## Goal
Copy the data verbatim, starting at the line that contains "Page size: 1654x931." and ending with the line that contains "text_box Classification [51, 54, 652, 135]", both included.

## Data records
>>>>>
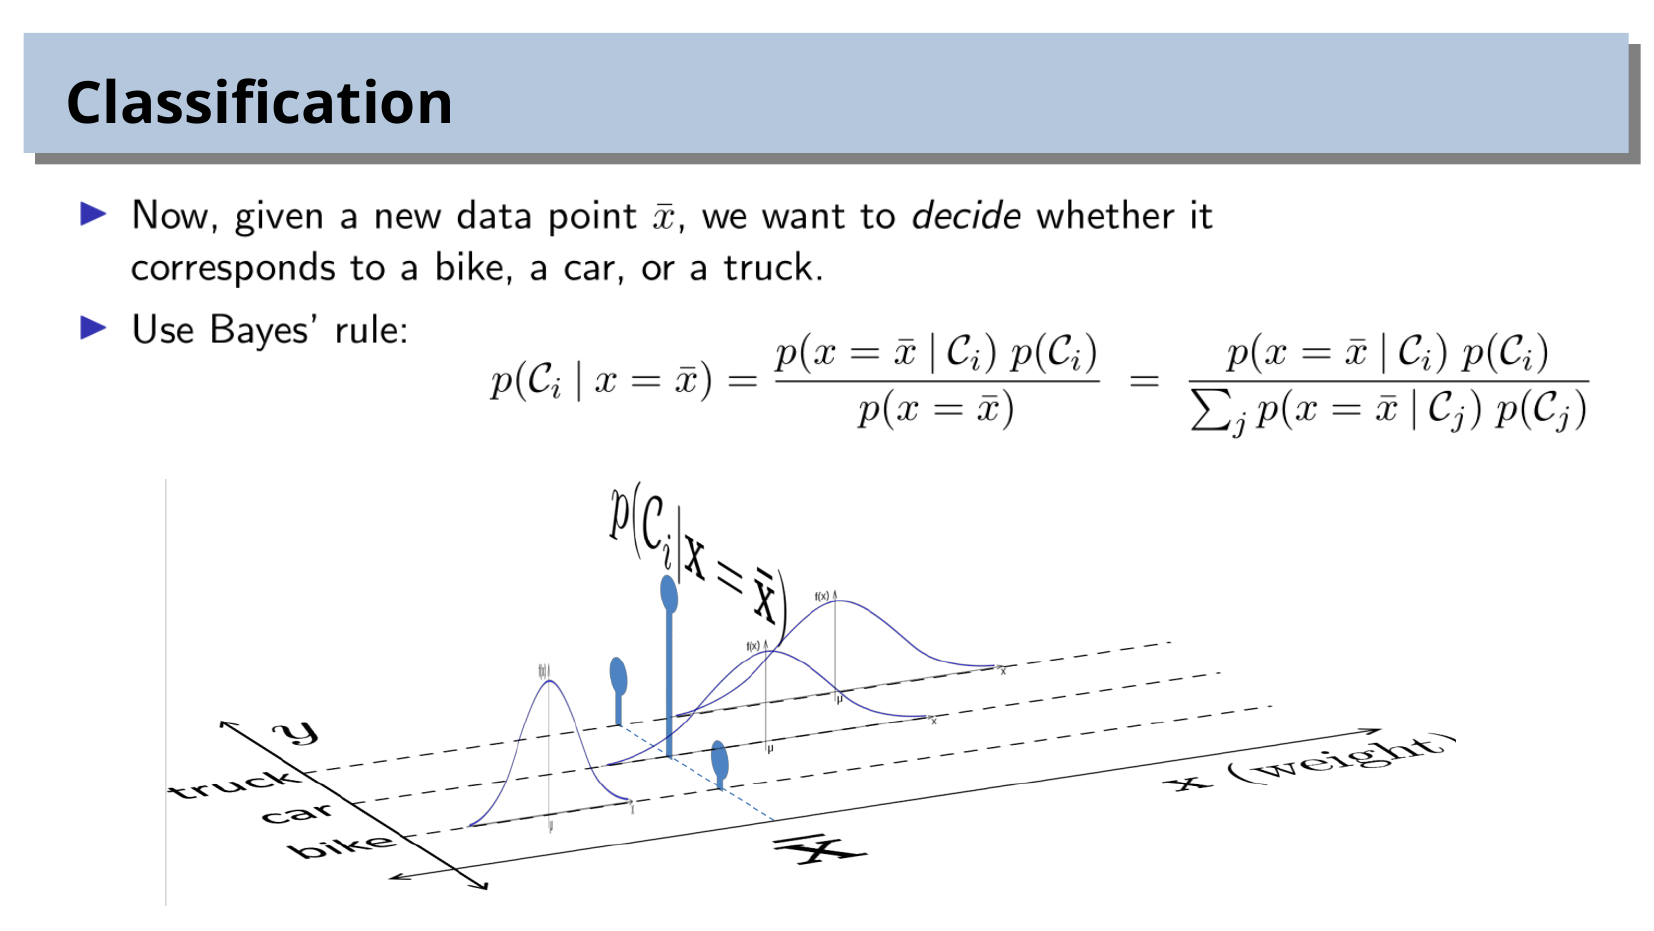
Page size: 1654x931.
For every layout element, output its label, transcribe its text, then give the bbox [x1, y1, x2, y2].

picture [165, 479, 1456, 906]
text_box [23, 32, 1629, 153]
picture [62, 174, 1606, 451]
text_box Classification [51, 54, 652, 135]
<<<<<
>>>>>
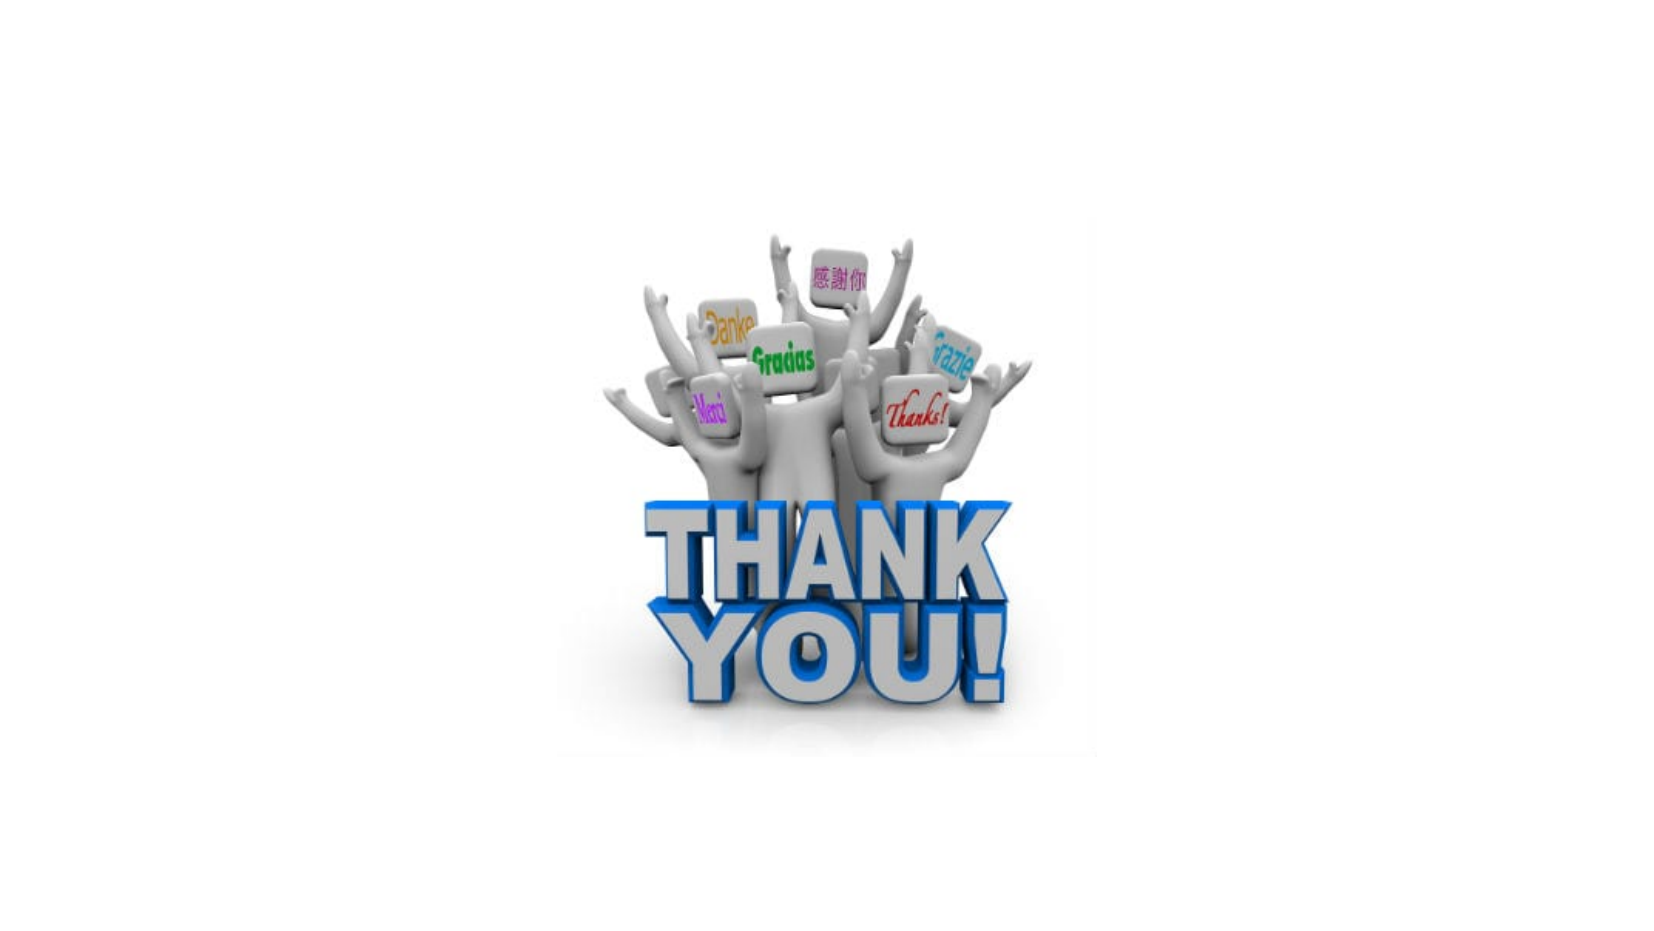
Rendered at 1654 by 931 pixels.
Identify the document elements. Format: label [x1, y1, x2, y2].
<<<<<
## Full answer
Page size: 1654x931.
For every layout element, output its label, transcribe its text, then give the bbox [x1, y1, x2, y2].

picture [165, 479, 1456, 906]
text_box [23, 32, 1629, 153]
picture [62, 174, 1606, 451]
text_box Classification [51, 54, 652, 135]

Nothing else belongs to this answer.